I think the nosiness of our culture can also be a product of this, why else would we keep a tab on others if not to keep the completion lively lol.

Don’t hate me just yet, yes we Ethiopians have a beautiful culture of caring and being there for our neighbors, having a very strong and supportive community. But today we are talking about the heavily rooted culture of looking good, looking better than our neighbors, better than our relatives, friends, and having the next person as a milestone.

It doesn’t take much but to look around to see what it has cost us, what the race to look the best and this pursuit has cost our community.

How many people are suffering from mental health and emotional trauma, yet have chosen to sit quietly in pain to keep up appearances. Who would dare to be talked about “አበደች እኮ!”

How many people are clinging on to abusive and unworthy spouses just to maintain the “status” of being married? How many women throw themselves at unhappy marriages just to avoid the “ቆማ ቀረች!” “ትዳር ነው ሴት ልጅን የሚያስከብረው” “ብቻዋን ከኖረችማ ዱርዬ ናት” “አዪ! አርጅታ፣ እሱዋን ማን ያገባል”

I’ve even met people who after years of ending their marriage the hardest part for them is other people knowing.

And how many children would acquire the grade, marry the wrong person, buy that shiniest car or the house at any cost! To avoid the “የእገሌን ልጅ አላየሽም” “የእገሌ ልጅ አርጋው አንቺ ብቻ የማትረቢ” “አሳፈርሽኝ!” “አዋረድሽኝ!”

The saddest part for me is, with the rise of social media and fierce competition I see the ugly culture of looking good taking its toll. Children go to any length for fame and the parents applaud by their side. Eroding the very fabric of values held high and integrity we had honored as Ethiopians.

The extreme “cultural shock” I experience from the contents on social media, the greed, and people selling their souls in the pursuit of looking the best, appearing the best.  This toxic culture has silently ruined a lot of lives. We’ve driven each other mad with comparison at the cost of pursuing one\’s fulfillment, personal excellence, and personal goals.

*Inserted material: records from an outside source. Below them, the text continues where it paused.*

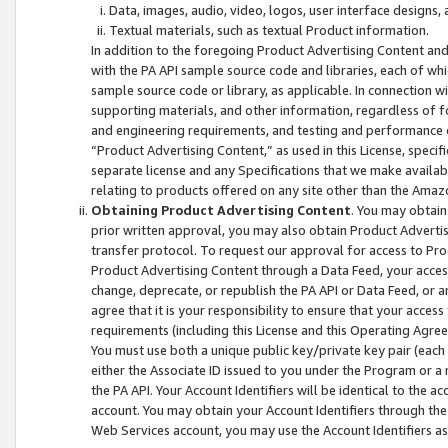
Data, images, audio, video, logos, user interface designs,
Textual materials, such as textual Product information.
In addition to the foregoing Product Advertising Content and
with the PA API sample source code and libraries, each of wh
sample source code or library, as applicable. In connection w
supporting materials, and other information, regardless of fo
and engineering requirements, and testing and performance cri
“Product Advertising Content,” as used in this License, speci
separate license and any Specifications that we make available
relating to products offered on any site other than the Amaz
Obtaining Product Advertising Content
. You may obtain
prior written approval, you may also obtain Product Adverti
transfer protocol. To request our approval for access to Pro
Product Advertising Content through a Data Feed, your access
change, deprecate, or republish the PA API or Data Feed, or a
agree that it is your responsibility to ensure that your acces
requirements (including this License and this Operating Agre
You must use both a unique public key/private key pair (each 
either the Associate ID issued to you under the Program or a
the PA API. Your Account Identifiers will be identical to the
account. You may obtain your Account Identifiers through the
Web Services account, you may use the Account Identifiers as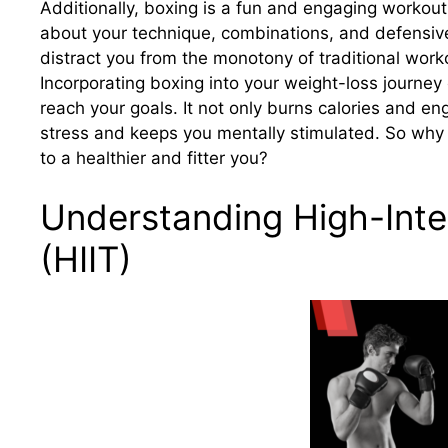
Additionally, boxing is a fun and engaging workout
about your technique, combinations, and defensiv
distract you from the monotony of traditional work
Incorporating boxing into your weight-loss journey
reach your goals. It not only burns calories and e
stress and keeps you mentally stimulated. So why
to a healthier and fitter you?
Understanding High-Inten
(HIIT)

No matter how menial it may seem to others, how random and trivial your choices may appear at times there is no experience better than fulfilling your desires, respecting the divine purpose of your own life, and embracing authenticity.

Why else would nature go to this length to fashion us each uniquely? We owe to celebrate that. Let’s try The Culture of Being Good for a change.